War das immer schon so?

Die deutsche Turnbewegung, Vorläuferin des modernen Sports, der erst 1880 nach Deutschland gekommen ist, trug stark militärische Züge. In Jahns Turnbuch kommen Frauen überhaupt nicht vor. Frauen haben sich sukzessive Sportarten, Leistungsebenen erobert, was gleichzeitig eine Anpassung an männliche Standards ist.

Was wollen denn Frauen?

Weniger Kräftemessen, mehr Bewegungskultur – Entspannungskurse, tänzerisch-gymnastische und gesundheitsorientierte Angebote wie Rückenschule.

Aber immer mehr Frauen treten in einen Sportverein ein.

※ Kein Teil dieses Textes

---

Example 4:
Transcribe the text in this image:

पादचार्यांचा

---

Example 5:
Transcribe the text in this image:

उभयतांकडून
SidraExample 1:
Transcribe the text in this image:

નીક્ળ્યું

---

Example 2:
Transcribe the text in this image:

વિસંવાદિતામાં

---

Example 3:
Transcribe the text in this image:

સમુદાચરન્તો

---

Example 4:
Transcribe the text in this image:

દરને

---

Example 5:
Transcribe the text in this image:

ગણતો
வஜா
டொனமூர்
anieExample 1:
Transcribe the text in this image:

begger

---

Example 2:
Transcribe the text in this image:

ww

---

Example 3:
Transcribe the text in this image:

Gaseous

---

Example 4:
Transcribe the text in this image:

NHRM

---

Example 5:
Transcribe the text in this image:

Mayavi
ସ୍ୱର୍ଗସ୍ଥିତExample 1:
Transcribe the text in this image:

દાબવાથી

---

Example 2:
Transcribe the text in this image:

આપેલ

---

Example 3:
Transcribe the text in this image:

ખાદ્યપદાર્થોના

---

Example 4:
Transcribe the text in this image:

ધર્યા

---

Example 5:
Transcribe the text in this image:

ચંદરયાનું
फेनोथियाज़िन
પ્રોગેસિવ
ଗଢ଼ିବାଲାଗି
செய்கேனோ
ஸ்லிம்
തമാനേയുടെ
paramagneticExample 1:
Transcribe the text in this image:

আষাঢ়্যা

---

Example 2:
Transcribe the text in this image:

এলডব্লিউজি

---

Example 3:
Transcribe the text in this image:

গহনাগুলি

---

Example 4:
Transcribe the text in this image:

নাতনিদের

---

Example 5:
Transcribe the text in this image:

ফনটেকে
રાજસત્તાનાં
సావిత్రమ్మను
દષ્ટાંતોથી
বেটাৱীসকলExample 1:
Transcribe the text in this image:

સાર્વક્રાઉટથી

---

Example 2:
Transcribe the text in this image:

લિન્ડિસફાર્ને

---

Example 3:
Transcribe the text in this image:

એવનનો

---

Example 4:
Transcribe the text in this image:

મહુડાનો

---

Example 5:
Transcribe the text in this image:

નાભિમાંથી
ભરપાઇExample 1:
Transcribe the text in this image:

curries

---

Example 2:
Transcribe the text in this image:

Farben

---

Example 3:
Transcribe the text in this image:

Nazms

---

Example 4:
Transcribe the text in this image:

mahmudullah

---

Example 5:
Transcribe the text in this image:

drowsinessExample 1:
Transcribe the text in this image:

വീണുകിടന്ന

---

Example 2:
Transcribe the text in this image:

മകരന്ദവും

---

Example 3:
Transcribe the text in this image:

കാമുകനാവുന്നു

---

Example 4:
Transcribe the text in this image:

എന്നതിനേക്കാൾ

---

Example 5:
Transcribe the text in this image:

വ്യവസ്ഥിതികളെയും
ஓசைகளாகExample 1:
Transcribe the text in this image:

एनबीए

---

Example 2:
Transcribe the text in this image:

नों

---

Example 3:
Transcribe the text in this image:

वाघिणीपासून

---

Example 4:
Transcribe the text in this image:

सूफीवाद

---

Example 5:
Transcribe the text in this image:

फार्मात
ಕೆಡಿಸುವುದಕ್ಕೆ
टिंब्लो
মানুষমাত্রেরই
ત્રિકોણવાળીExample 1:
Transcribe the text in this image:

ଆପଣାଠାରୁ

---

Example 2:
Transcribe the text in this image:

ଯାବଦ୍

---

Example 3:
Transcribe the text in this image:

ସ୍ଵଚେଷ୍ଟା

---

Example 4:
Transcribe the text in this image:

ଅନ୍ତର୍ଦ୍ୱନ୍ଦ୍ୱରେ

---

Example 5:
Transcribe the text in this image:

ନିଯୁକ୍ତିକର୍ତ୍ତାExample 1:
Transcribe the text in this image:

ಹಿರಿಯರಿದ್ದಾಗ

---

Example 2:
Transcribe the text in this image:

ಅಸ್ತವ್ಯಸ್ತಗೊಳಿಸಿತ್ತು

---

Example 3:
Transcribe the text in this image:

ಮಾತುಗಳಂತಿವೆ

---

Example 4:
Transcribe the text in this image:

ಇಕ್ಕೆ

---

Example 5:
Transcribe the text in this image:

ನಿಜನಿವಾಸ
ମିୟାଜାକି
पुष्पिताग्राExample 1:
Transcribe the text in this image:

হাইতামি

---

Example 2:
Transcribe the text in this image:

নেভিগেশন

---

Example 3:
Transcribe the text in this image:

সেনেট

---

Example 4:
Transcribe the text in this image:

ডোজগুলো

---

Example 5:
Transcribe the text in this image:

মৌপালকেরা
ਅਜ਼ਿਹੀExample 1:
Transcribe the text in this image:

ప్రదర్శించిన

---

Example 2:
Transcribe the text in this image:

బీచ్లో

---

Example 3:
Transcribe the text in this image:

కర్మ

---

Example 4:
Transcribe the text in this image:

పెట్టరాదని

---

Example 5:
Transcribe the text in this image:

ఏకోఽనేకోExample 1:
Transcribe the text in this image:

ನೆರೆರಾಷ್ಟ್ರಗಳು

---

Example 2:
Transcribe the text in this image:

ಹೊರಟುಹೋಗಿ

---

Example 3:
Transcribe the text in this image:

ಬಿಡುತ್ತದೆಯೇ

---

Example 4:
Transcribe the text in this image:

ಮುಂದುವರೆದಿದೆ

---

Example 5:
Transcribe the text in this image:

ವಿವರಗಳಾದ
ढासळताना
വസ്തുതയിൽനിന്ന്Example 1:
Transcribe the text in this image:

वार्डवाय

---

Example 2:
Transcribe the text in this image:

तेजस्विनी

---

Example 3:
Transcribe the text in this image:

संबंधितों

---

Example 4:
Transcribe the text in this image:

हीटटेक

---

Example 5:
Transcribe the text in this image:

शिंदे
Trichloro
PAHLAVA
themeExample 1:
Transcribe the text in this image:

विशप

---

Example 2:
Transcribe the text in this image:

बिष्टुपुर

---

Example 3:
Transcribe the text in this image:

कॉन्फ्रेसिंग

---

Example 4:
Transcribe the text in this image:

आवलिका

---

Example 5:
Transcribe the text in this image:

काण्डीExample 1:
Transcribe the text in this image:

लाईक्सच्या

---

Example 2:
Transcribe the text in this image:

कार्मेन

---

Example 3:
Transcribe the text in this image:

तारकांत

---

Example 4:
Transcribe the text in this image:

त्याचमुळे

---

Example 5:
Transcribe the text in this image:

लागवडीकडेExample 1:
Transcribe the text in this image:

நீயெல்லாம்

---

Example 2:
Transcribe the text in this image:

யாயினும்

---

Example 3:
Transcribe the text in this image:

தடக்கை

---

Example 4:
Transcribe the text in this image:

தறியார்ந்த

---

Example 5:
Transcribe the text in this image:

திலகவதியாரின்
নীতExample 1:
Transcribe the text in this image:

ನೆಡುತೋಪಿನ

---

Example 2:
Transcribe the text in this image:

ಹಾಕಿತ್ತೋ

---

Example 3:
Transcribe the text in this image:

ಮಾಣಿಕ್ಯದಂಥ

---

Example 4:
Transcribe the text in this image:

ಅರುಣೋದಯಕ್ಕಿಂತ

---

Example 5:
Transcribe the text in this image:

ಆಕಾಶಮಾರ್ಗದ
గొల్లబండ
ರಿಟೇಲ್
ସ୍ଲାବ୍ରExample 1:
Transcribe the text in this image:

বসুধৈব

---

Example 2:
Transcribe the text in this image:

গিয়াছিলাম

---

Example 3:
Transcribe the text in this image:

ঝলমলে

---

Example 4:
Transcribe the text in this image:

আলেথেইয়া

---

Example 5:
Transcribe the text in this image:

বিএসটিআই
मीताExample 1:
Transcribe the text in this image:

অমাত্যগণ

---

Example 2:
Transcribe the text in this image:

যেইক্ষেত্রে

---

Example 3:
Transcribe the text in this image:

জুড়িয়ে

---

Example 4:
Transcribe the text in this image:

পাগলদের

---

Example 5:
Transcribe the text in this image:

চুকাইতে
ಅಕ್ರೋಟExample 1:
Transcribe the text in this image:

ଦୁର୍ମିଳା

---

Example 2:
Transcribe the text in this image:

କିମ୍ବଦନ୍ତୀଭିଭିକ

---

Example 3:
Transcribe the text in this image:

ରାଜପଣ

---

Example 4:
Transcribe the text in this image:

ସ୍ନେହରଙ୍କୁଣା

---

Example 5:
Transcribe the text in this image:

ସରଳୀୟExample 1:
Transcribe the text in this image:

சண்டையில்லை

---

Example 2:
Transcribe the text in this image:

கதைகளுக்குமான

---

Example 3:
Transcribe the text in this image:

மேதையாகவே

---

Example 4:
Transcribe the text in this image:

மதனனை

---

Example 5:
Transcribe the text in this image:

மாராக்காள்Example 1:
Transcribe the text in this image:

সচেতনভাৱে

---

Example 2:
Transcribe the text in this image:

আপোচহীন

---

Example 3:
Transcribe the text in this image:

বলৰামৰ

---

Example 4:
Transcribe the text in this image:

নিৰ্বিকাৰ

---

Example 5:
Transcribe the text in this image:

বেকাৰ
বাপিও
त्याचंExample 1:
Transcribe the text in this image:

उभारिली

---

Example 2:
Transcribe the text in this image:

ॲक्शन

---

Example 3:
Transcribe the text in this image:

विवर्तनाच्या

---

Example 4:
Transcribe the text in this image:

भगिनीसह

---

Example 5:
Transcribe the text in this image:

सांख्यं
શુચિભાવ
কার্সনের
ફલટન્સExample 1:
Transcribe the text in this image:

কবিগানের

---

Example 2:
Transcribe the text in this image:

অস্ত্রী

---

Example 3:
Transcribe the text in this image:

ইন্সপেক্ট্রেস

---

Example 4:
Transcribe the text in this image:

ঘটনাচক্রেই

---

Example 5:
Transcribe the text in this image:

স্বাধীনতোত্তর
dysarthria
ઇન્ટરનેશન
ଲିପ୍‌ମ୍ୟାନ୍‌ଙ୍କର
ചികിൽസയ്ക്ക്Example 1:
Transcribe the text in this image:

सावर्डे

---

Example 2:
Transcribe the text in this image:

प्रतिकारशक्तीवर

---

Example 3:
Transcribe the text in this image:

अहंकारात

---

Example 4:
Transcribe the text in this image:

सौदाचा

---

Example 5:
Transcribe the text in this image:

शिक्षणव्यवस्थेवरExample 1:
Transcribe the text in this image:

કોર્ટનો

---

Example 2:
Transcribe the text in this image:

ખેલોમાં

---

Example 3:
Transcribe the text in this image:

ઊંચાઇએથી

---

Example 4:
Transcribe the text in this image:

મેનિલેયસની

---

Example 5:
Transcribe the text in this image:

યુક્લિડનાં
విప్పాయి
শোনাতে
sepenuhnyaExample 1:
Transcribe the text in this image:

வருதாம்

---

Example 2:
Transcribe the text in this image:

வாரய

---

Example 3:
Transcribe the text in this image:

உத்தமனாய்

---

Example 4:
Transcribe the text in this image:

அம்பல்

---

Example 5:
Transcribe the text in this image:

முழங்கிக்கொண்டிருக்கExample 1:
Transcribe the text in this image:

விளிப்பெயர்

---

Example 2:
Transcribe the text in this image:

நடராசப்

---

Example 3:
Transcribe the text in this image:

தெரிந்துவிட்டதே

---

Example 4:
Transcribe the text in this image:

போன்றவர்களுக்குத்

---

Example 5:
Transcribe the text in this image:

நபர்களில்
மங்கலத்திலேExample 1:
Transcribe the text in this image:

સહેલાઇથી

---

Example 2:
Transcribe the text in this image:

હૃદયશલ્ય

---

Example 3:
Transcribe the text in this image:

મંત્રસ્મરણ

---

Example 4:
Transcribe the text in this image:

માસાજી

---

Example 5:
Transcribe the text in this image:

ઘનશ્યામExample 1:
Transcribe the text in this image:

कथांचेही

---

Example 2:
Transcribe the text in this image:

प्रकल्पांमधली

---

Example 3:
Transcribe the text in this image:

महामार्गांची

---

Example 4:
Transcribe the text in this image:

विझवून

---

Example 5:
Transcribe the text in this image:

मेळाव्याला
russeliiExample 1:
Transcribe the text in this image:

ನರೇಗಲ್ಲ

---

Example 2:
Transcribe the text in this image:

Mittlerweile ist im Deutschen Sportbund jedes dritte Mitglied eine Frau. In Führungsgremien beträgt der Frauenanteil dagegen bloß zehn Prozent. In Volkshochschulen sind Frauen mit 80 bis 90 Prozent überrepräsentiert.

Ist Sport für Frauen nicht „im Verein am schönsten“?

Nein, weil die Strukturen auf die Normalbiographie und den Geschmack der Männer abgestimmt sind. Der traditionelle Verein, zu dem eine gewisse Art von Geselligkeit gehört, entspricht sicher dem Geschmack von Frauen nur bedingt. Es ist immer noch anerkannter, eine gute Gastgeberin zu sein als eine gute Funktionärin.

Wie bitte?

Wir arbeiten gerade an einer Mädchen- und Frauensportwoche „Barbie kriegt Muskeln“. Die bisherigen Ergebnisse besagen, das weibliche Ideal ist Barbie, und die hat bekanntlich keine Muskeln.

Immer noch nicht?

Wir haben 12jährige befragt. Keine einzige fand Muskeln schön. In den USA zeigen Untersuchungen, daß popularity bei Jungen von Sportlichkeit abhängt, bei Mädchen nicht.

Und die Frauen, die im Studio ihren Körper stählen?

Das ist eine andere Altersgruppe – die 30- bis 40jährigen.

Kehrt die jüngere Generation zu alten Rollenklischees zurück?

Naja, auch das eigentliche Ziel vieler Bodybuilderinnen ist Schlankheit. Körper und Gesundheit sind Waren auf einem Markt, der versucht, immer noch größere Anteile zu gewinnen, mit Aerobic, Callanetics. Es ist unglaublich, wie man heute seinen Körper stilisiert!

Einem Schweizer Wissenschaftler zufolge werden Sportlerinnen, sofern sie in Medien auftauchen, zum Gutteil mit sexuellen Attributen bedacht.

Wir haben 1986 eine Bild-Zeitungs-Untersuchung gemacht – „Turnküken, Rennmiezen“. Über Aussehen, Alter, verheiratet, mit Freund oder ohne erfährt der Leser am meisten. Frauen werden sprachlich oft in Verkleinerungsform dargestellt – „die Mädels, die Skihasen, die Prinzessin“. Bestimmte Diskurse tauchen häufig auf: Versagen Frauen, lag es an den Nerven, was die Vorstellung der weiblichen Schwäche stärkt. „Sie fährt wie ein Mann“, zeigt, Frauen werden am Maßstab des Mannes gemessen.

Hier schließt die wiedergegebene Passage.